# [Text section]

• • •

In several cases falls in cycle use have been greater, in terms of absolute numbers of cyclists, than the increase in helmet use brought about by laws or promotion.
Helmet laws in Australia have resulted in large reductions in the number of people who cycle:
State/Territory | Falls in cycle use | |
Australian Capital Territory | 33% to 50% | |
New South Wales | 44% to 90% for children | Fall in cycle use 5 times that of increase in helmet use. |
Northern Territory | 50% commuters 17% to 39% schoolchildren |
Cycling levels recovered after the law in this territory was effectively revoked. |
Queensland | 22% to 30% children | |
South Australia | 38% schoolchildren | |
Victoria | 36% to 46% children | |
Western Australia | 26% to 38% overall More than 50% children |
In some localities overall cycling levels recovered after 10 - 12 years, but the profile of cyclists was very different with a greater proportion cycling less regularly, for recreation only. Cycling by children has generally not revived.

• • •

# [Recorded data]
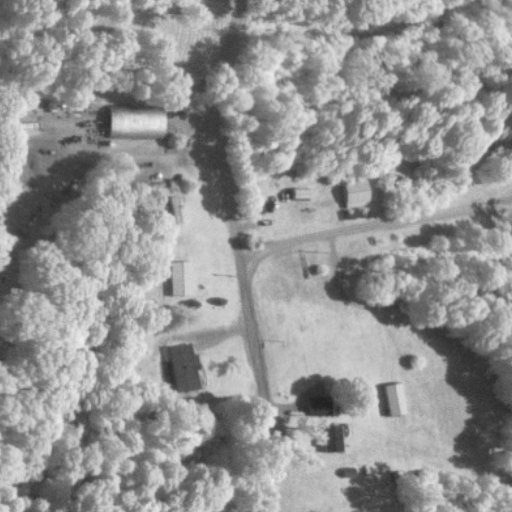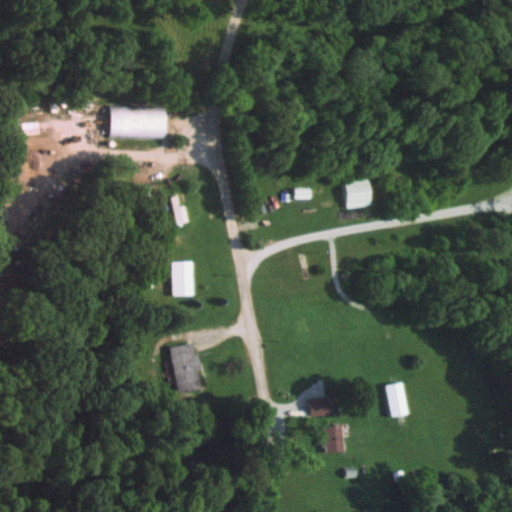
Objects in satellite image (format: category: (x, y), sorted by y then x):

• • •

# [To be done]
Reproduce the stretch of the text on helmet laws and cycling from "Helmet laws in" through "generally not revived.".

# [Worked answer]
Helmet laws in Australia have resulted in large reductions in the number of people who cycle:
State/Territory | Falls in cycle use | |
Australian Capital Territory | 33% to 50% | |
New South Wales | 44% to 90% for children | Fall in cycle use 5 times that of increase in helmet use. |
Northern Territory | 50% commuters 17% to 39% schoolchildren |
Cycling levels recovered after the law in this territory was effectively revoked. |
Queensland | 22% to 30% children | |
South Australia | 38% schoolchildren | |
Victoria | 36% to 46% children | |
Western Australia | 26% to 38% overall More than 50% children |
In some localities overall cycling levels recovered after 10 - 12 years, but the profile of cyclists was very different with a greater proportion cycling less regularly, for recreation only. Cycling by children has generally not revived.